Communities also have a responsibility to reclaim their role in shaping young people. We cannot expect police officers, teachers, or school administrators to be the only adults who correct inappropriate behavior. Healthy communities depend on adults who are willing to model integrity, respect, and responsibility while expecting those same qualities from the next generation. Remaining silent in the face of disrespect only allows it to become normalized.
The five teenagers I encountered Saturday night may never remember our brief conversation, but I will. What I saw was not simply a group of young people hiding in a backyard. I saw the result of years of missed opportunities to teach respect, responsibility, and accountability. I also saw the same attitudes that many educators confront every day in classrooms across this country.

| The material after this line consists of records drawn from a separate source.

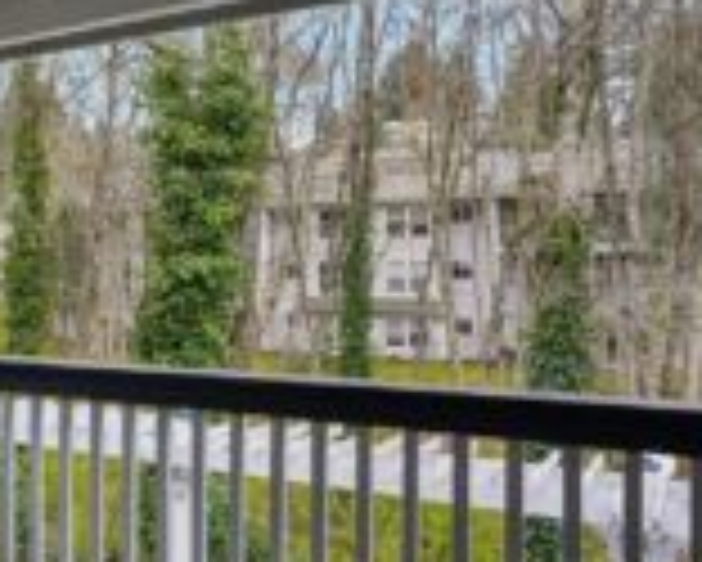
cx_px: -122
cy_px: 285
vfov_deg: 36.5
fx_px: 852
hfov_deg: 35.9
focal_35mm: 41
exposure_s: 1/60
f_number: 8
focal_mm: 17
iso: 400
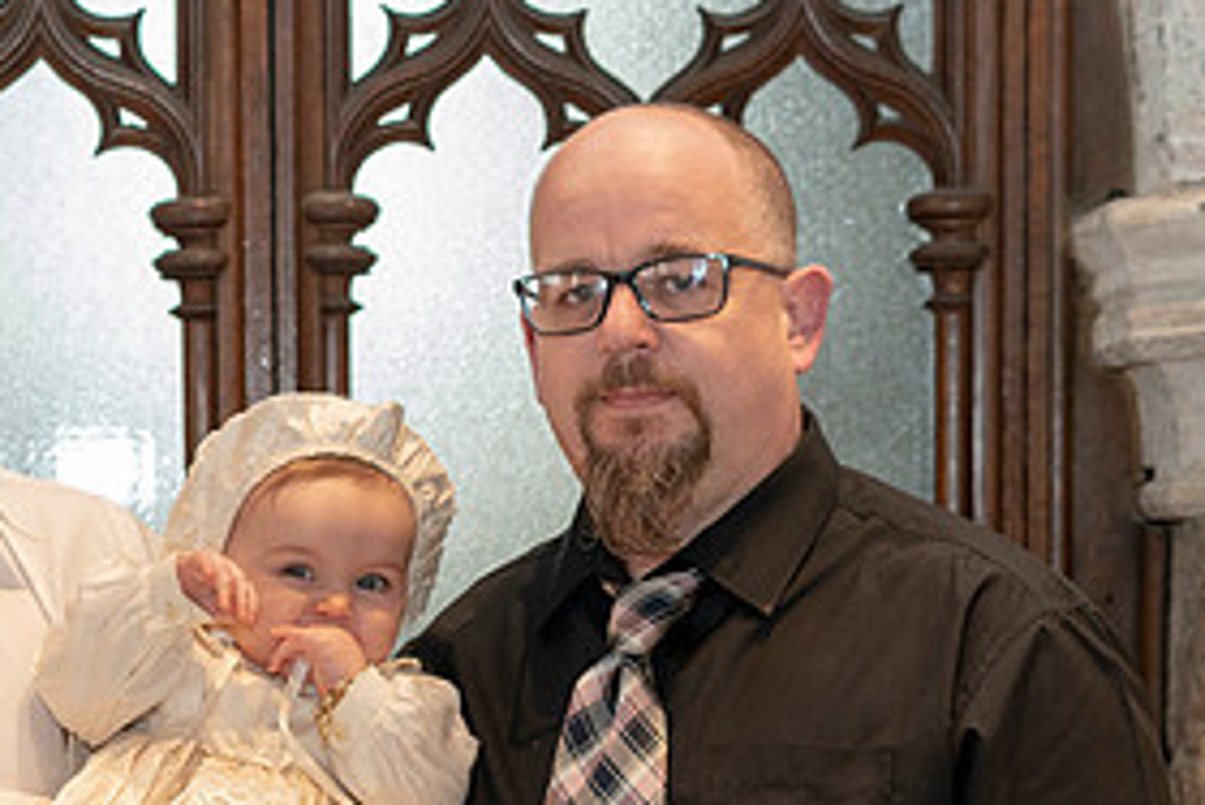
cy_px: 781
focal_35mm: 114
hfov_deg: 17.9
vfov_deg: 11.9
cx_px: 349
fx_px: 3818
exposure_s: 1/160
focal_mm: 55
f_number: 4
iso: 2500
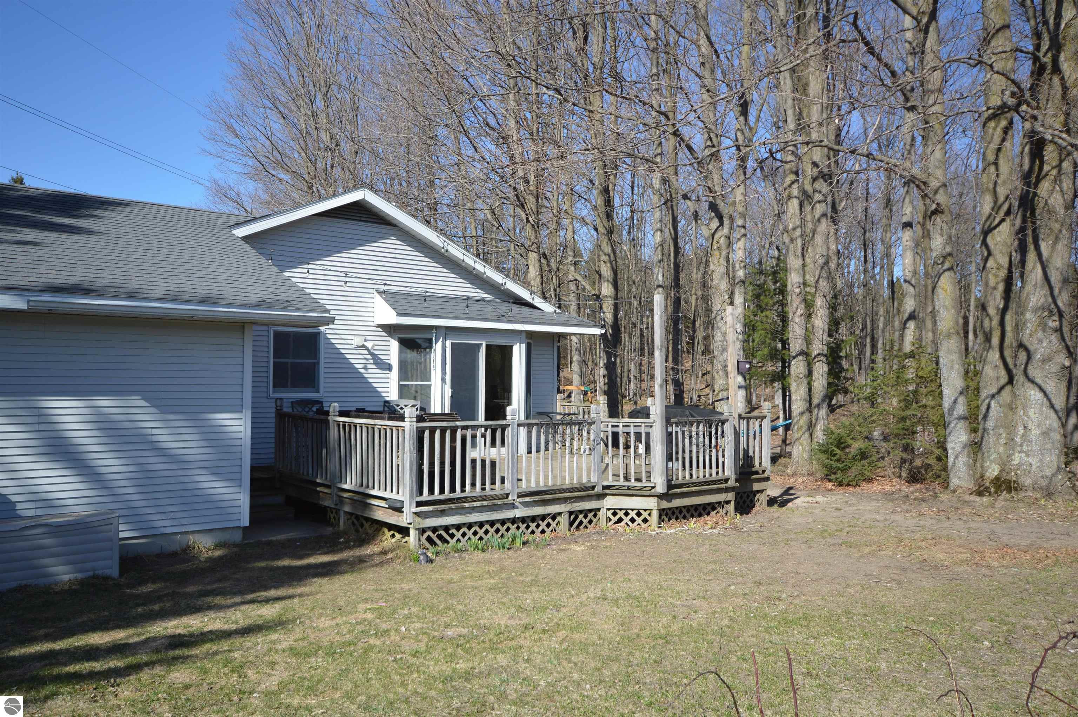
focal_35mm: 30
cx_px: 539
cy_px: 358
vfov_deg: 43.5
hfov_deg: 62.0
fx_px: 897
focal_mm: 20
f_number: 7.1
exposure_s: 1/200
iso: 100
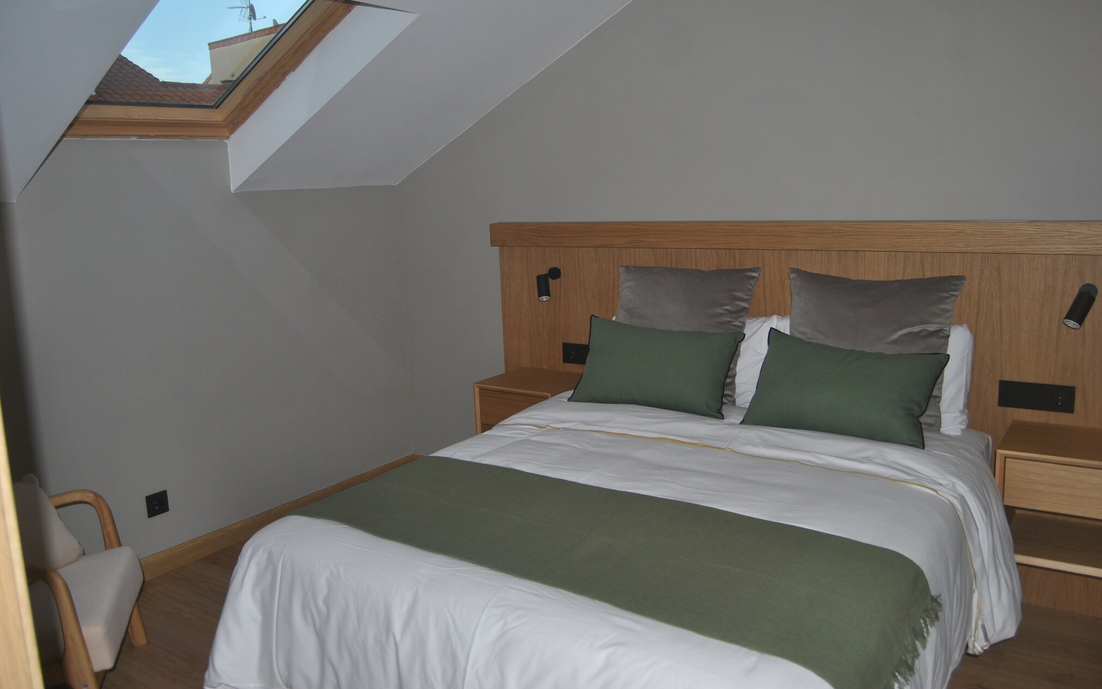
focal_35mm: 28
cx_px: 550
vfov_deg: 44.5
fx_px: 841
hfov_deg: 66.5
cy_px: 326
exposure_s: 1/125
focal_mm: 18
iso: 100
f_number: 4
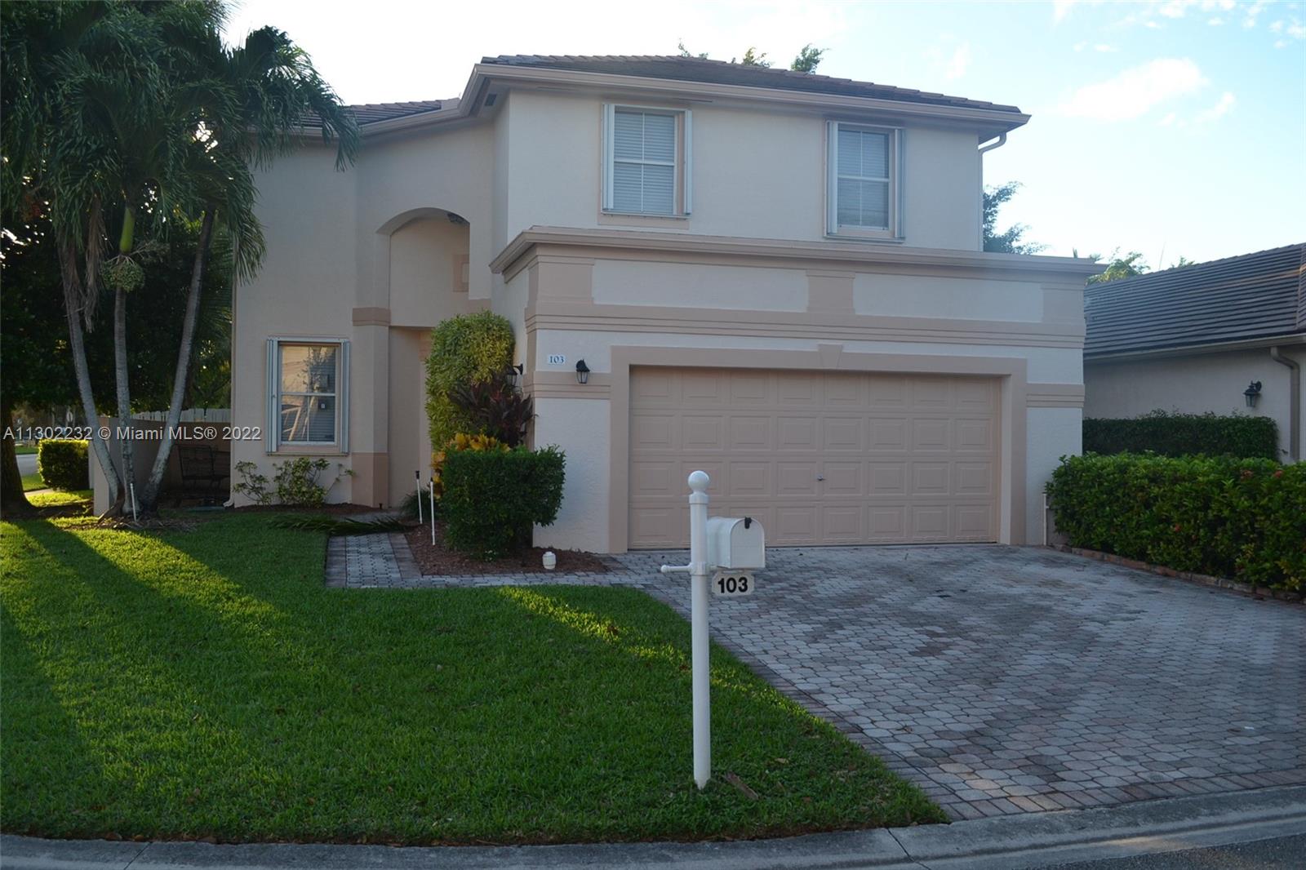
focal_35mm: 30
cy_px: 435
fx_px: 1088
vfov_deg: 43.6
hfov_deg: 61.9
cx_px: 653
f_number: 5.6
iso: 160
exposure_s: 1/125
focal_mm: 20
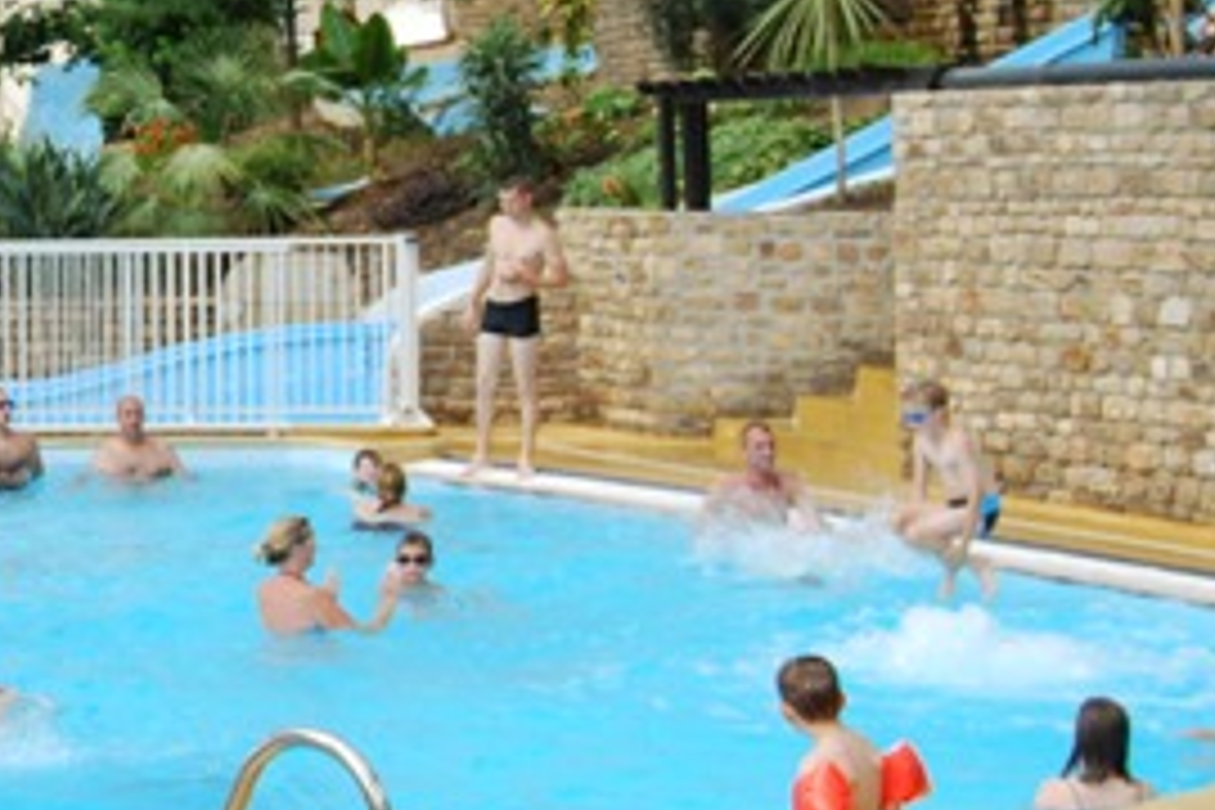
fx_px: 3611
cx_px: -189
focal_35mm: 107
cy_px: 176
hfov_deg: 18.3
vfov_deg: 12.7
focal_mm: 30
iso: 100
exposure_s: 1/125
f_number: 5.6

Our children are not born disrespectful. They learn those behaviors from the environments around them. The encouraging news is that respect, self-control, empathy, and responsibility can also be taught. However, those lessons must begin at home and be reinforced by schools, faith communities, neighborhood organizations, and caring adults who refuse to lower expectations.
Somewhere between home and school, we have lost our way. If we truly want safer neighborhoods, stronger schools, and better academic outcomes, we must stop asking schools to solve problems that begin long before children enter a classroom. We must restore a culture that teaches respect, values accountability, and understands that preparing children for adulthood requires both love and discipline. Until we do, we should not be surprised when the disrespect seen in our neighborhoods follows our children into our classrooms and, eventually, into society itself.